Re: sdhci-omap: additional PM issue since 5.16

David Owens <daowens01@xxxxxxxxx> · Fri, 24 Jan 2025 11:15:10 -0600

Hi Romain

On 1/24/25 04:36, Romain Naour wrote:
> Hello David,
>
> Le 23/01/2025 à 23:09, David Owens a écrit :
>> Hello,
>>
>> I have a AM574x system and encountered an eMMC regression when upgrading from 5.15 to 6.1.38.  The eMMC is using mmc-hs200 powered at 1.8v.  Reads from /dev/mmcblk1boot0 will return expected data except when a delay of several seconds is inserted between reads.  With a delay between reads, the read will occasionally (~50% of the time) return garbage data.  Using hexdump, I was able to determine that the "bad" data is actually coming from /dev/mmcblk1, not /dev/mmcblk1boot0.  The same thing happens when reading from /dev/mmcblk1boot1.
>>
>> Much like a previous report in the linux-omap mailing list [1], I too was able to correct the regression by reverting the commit "mmc: sdhci-omap: Allow SDIO card power off and enable aggressive PM" [2].  Unlike the previous report, applying the sdhci-omap patch [3] did not resolve my issue.  Only reverting the original commit allowed for reliable reads from /dev/mmcblk1boot0.  I also don't see the same I/O errors mentioned in the previous posting.  Reads always succeed and return the correct amount of data, its just from the wrong device.
> Interesting, can you share a test script to reproduce your issue?

Here is a test script I've been running on my devices.  A failure is typically
detected after a minute or two.  I include the eMMC part type in the output as
we've used a couple different parts in production, all claiming to be compatible
and I'm starting to wonder if the failure is a combination of the aggressive
PM _and_ specific emmc parts.  The offset used in hexdump was just a place in
both mmcblk1 and mmcblk1boot0 that was non-zero.  The issue happens using any
offset.

#!/bin/bash

echo "Kernel:    $(uname -r)"
echo "eMMC part: $(dmesg | grep 'mmcblk1: mmc1:0001' | awk '{print $5}')"
BLK1=$(hexdump -C /dev/mmcblk1 -s 0x3fc000 -n 10 | head -n 1)
BOOT=$(hexdump -C /dev/mmcblk1boot0 -s 0x3fc000 -n 10 | head -n 1)

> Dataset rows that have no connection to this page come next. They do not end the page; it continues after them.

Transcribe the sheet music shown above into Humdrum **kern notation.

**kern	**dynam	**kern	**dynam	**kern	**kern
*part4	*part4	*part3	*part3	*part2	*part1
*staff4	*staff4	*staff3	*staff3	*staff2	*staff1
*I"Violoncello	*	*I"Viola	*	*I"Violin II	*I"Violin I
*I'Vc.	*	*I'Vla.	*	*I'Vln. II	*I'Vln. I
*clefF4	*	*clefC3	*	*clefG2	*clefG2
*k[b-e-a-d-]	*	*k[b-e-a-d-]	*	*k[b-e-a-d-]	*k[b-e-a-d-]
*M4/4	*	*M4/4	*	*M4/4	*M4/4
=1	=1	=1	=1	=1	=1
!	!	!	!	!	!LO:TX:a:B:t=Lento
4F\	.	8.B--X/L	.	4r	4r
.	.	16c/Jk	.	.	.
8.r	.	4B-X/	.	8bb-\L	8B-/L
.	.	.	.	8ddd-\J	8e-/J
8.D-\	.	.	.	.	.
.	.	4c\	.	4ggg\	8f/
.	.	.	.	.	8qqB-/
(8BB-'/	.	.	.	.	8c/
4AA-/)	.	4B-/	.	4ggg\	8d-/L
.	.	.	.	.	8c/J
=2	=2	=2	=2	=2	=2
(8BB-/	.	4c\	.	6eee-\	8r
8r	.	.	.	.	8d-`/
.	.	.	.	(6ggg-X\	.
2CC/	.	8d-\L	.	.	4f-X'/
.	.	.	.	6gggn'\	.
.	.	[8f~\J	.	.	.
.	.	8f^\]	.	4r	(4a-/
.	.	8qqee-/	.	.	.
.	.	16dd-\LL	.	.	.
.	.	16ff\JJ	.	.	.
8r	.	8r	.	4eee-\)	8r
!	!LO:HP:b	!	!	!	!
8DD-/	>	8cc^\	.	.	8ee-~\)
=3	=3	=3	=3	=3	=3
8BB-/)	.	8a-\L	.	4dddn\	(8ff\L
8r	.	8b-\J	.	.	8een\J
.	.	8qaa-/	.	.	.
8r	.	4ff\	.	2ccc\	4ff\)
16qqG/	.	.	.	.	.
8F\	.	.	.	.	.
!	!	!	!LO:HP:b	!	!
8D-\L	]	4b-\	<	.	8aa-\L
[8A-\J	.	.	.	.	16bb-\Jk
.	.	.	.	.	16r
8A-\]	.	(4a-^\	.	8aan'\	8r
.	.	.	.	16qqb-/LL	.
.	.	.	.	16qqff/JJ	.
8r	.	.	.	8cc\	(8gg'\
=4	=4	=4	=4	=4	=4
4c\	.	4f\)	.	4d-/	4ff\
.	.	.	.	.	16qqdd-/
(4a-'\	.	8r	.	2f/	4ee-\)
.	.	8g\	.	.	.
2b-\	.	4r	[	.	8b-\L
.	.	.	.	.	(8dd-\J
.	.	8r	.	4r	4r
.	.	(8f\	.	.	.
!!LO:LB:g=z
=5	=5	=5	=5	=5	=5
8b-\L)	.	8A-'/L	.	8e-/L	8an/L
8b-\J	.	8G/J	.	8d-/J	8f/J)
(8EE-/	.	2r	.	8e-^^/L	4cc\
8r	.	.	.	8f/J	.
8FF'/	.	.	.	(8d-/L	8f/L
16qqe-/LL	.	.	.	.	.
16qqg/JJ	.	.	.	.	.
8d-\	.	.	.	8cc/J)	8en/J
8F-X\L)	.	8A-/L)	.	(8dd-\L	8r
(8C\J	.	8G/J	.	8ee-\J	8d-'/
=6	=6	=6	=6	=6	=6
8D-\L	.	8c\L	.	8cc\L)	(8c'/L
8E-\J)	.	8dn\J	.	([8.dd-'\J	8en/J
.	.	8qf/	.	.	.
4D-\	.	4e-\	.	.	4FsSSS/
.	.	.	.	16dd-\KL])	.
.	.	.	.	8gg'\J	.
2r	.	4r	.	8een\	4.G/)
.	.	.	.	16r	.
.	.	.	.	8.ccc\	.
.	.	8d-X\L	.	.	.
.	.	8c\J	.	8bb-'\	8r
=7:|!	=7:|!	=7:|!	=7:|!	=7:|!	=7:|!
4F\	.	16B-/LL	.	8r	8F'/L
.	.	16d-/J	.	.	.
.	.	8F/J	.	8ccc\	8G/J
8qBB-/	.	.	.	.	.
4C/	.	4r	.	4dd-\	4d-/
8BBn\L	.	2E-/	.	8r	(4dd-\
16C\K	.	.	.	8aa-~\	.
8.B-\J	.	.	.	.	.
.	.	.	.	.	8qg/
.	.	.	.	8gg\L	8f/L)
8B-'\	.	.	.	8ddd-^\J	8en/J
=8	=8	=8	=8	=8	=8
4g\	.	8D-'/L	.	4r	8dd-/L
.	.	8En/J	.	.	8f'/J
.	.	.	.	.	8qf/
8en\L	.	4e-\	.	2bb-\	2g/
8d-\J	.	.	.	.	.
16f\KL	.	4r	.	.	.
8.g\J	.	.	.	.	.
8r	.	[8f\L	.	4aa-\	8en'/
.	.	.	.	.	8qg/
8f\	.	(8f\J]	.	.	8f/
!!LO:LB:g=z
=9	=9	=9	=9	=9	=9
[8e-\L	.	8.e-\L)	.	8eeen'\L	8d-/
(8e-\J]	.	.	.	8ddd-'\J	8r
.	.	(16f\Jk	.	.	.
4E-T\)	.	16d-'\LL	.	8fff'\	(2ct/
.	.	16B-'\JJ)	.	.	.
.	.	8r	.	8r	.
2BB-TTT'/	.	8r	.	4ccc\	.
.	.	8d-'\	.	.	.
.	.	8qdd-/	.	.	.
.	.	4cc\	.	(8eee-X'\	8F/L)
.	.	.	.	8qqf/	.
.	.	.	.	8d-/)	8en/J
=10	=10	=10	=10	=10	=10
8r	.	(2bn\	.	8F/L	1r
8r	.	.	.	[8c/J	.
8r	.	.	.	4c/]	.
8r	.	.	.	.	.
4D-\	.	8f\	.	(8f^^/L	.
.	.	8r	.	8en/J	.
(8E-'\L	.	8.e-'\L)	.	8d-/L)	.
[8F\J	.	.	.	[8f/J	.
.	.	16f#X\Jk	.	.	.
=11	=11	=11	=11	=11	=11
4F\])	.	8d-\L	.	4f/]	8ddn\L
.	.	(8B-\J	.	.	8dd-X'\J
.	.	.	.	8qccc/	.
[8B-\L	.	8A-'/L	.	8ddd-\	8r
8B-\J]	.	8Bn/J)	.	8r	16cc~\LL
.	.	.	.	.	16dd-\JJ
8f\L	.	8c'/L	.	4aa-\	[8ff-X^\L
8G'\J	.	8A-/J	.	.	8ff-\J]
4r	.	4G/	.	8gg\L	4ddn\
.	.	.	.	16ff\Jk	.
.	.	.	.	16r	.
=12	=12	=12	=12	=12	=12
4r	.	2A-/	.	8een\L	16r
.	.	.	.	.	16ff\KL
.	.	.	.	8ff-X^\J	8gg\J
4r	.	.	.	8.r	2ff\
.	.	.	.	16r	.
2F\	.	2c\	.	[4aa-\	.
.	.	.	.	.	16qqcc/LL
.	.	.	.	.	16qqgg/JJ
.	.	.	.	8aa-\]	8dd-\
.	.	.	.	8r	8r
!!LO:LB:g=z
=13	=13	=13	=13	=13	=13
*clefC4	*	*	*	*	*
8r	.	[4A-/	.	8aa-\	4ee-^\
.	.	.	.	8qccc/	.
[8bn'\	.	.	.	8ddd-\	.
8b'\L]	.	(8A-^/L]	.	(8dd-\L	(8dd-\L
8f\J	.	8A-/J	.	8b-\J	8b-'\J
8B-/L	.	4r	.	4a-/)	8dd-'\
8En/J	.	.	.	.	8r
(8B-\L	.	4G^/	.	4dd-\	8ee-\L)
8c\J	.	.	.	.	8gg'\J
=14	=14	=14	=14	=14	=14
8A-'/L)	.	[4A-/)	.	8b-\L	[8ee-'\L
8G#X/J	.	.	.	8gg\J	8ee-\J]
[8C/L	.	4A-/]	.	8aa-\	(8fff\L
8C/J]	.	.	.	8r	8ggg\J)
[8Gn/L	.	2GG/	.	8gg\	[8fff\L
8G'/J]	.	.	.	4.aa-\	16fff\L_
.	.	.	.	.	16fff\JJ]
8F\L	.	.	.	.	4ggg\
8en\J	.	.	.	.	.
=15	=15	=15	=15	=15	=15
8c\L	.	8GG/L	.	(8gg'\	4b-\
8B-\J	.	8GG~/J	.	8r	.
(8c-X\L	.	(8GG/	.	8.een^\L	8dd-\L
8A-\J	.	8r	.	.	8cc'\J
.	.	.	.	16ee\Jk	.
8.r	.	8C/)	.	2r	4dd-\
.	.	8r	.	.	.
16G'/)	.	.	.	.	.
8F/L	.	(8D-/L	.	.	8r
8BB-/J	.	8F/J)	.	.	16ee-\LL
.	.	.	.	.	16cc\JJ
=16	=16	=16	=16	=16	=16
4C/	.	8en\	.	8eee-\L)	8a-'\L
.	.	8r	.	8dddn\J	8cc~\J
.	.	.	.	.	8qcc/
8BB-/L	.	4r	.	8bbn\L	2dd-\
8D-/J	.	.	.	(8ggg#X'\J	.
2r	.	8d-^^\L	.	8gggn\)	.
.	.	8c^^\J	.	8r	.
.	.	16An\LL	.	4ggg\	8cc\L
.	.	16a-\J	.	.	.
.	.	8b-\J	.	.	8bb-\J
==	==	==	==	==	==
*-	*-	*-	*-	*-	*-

echo "/dev/mmcblk1:      ${BLK1}"
echo "/dev/mmcblk1boot0: ${BOOT}"

while [[ "$BLK1" != "$BOOT" ]]; do
    sleep 20
    BOOT=$(hexdump -C /dev/mmcblk1boot0 -s 0x3fc000 -n 10 | head -n 1)
    echo "/dev/mmcblk1boot0: ${BOOT}"
done

echo "/dev/mmcblk1boot0 read failure"

>
> Why 6.1.38? nowadays the 6.1.x stable is 6.1.127 already.
> Can you test with the latest stable release?

Good question.  I can certainly update to .127 but at the time we were shipping
units we were on .38 so that's where I've been doing all my testing.  I'll let
you know how running under .127 compares.

>
> I believe this issue could be reproduced on the beaglebone-ai board (I don't
> have it).
>
> [1] https://www.beagleboard.org/boards/beaglebone-ai

Thanks for the suggestion, I'll see if I can dig one up.

>
> Best regards,
> Romain
>
>
>> [1] https://lore.kernel.org/all/2e5f1997-564c-44e4-b357-6343e0dae7ab@xxxxxxxx/
>>
>> [2] https://git.kernel.org/pub/scm/linux/kernel/git/stable/linux.git/commit/?id=3edf588e7fe00e90d1dc7fb9e599861b2c2cf442
>>
>> [3] https://lore.kernel.org/linux-omap/20240315234444.816978-1-romain.naour@xxxxxxxx/T/#u
>>
>> Regards,
>>
>> Dave
>>
>>